Here Peter borrows a word from Greek mythology...the word Tartaros. The Greeks said that Tartaros was a place lower than Hades, it was the lowest place for wicked, rebellious gods and people were sent there to receive the worst punishment. It was the lowest place a being could go. And the Jews eventually came to use that term to describe the place where the fallen angels were sent. It was the lowest hell, the deepest pit, the most terrible place of torture and eternal suffering.

So Peter borrows this vivid word from Greek mythology from the language of his time because any of his readers, both Gentile and Jew, would understand its meaning. And these angels that sinned, it says in verse 4, were cast into Tartaros, were tartarized into the deepest hell.

He further describes it in verse 4 as having them committed to pits of darkness. The word "committed" here is used, by the way, in the book of Acts twice, 8:3 and 12:4, of turning over a prisoner for imprisonment. They were turned over for imprisonment. Tartaros here is further described as a pit of darkness. The word "pit" is a Greek word seiros, it's really transliterated s-i-r-o, and the word that we have in our language that comes from it is s-i-l-o, silo, which is a storage place where something is kept. In ancient times such places of storage were in the ground, subterranean pits for the storing of grain.

And so, Peter says angels that sinned were sent to the deepest, severest place of punishment, a subterranean pit of darkness. This is reminiscent again of Jesus' teaching in Matthew 8:12 when He says that hell is a place of blackness and darkness.

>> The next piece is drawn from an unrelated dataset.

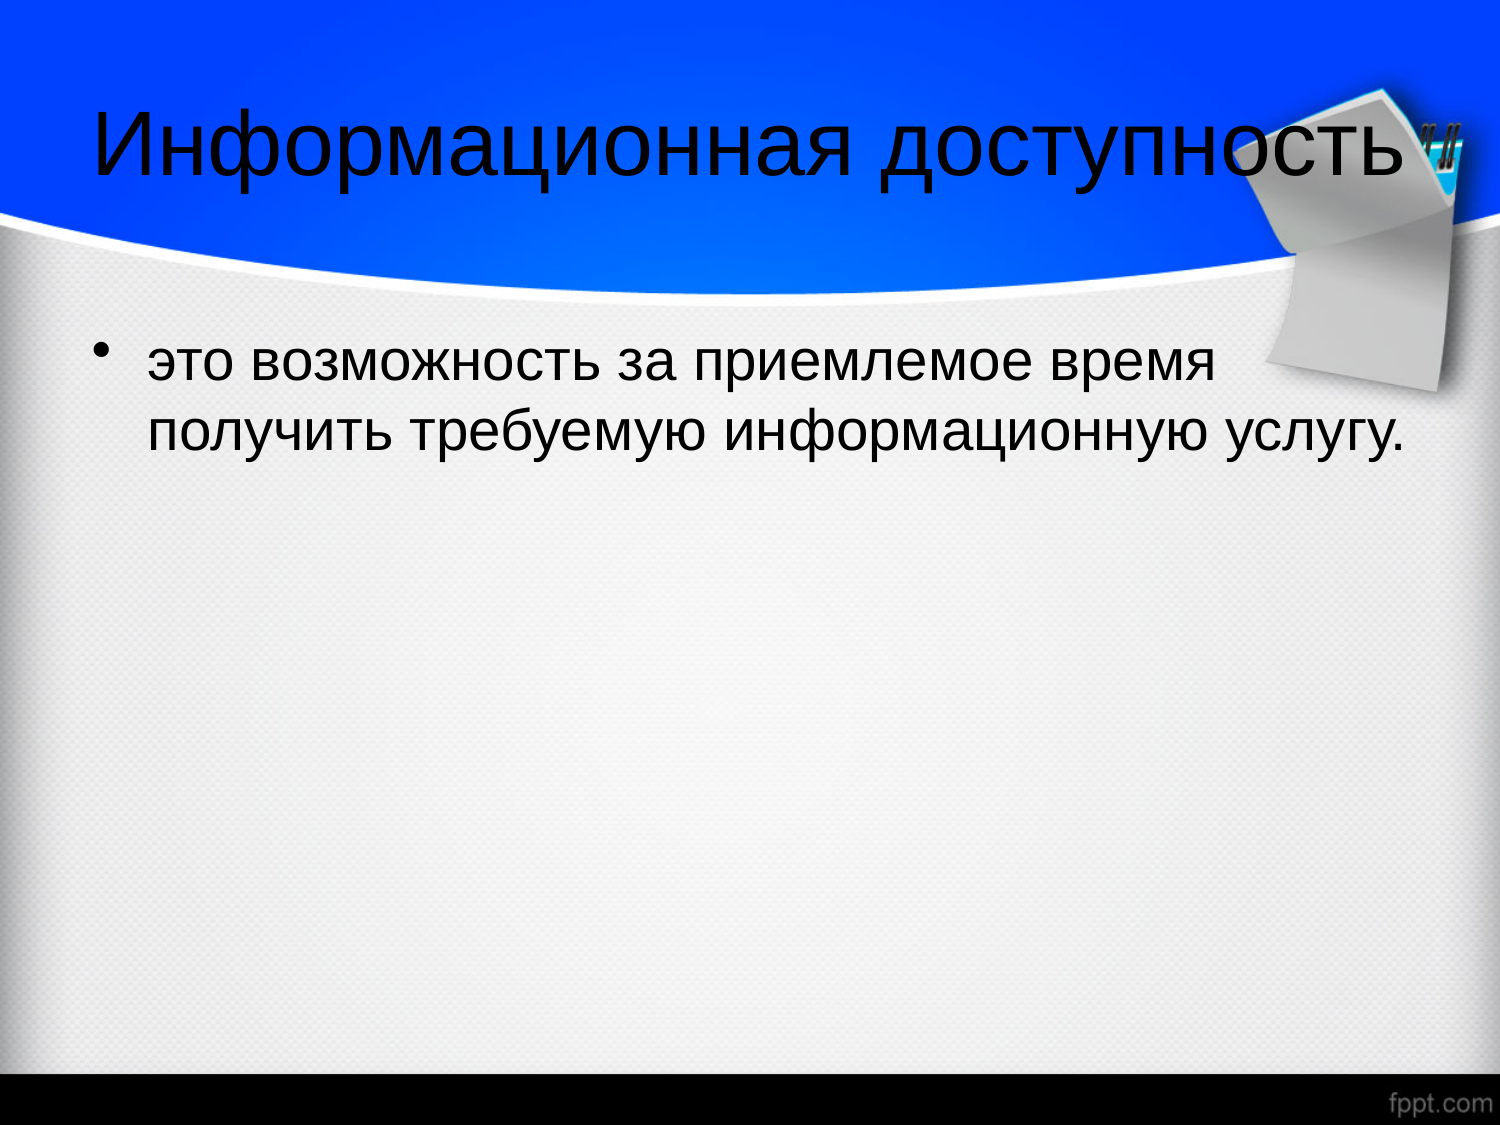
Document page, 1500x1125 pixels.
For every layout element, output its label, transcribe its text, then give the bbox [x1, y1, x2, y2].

title Информационная доступность [75, 45, 1425, 233]
list это возможность за приемлемое время получить требуемую информационную услугу. [76, 314, 1427, 1057]
picture [0, 0, 1500, 1125]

Some manuscripts, and maybe if you have a King James, instead of "pits" you might have the word "chains." Some ancient manuscripts do have that word but the best evidence indicates that the better manuscripts use the word "pits." Jude in verse 6 of his little epistle does refer to their imprisonment in chains, and some scribe perhaps wanting to make Peter consistent with Jude slipped Jude's word over into Peter's epistle when he was copying a manuscript and thus it arrived there. But it's best to see it as the word "pits." Either way, whether it's pits or chains, it's the same idea. The word darkness is zophos, blackness.

So here were some angels who sinned and were sent to the deepest hell in a subterranean pit of blackness to be kept there until the day of judgment...the deepest place of torment. And they are held there, the end of verse 4 says, reserved for judgment. They're like a prisoner who's incarcerated awaiting final sentencing. There's no bail for them. There's no way out. The place is only temporary in the sense that in the day of judgment they will go to another place. Do you know what other place? Revelation 20:10 says the devil and all his angels will be cast into the...what?...the lake of fire. That's the final form of hell..."  Full text :  Divine Judgment on False Teachers, Part 1 Peter 2:3b-5 by John MacArthur

Response to comment [from other]:  "...Death and life are opposites..."

What cult or 'ism do you belong to?  Pagan?  Run of the mill heathen?  What?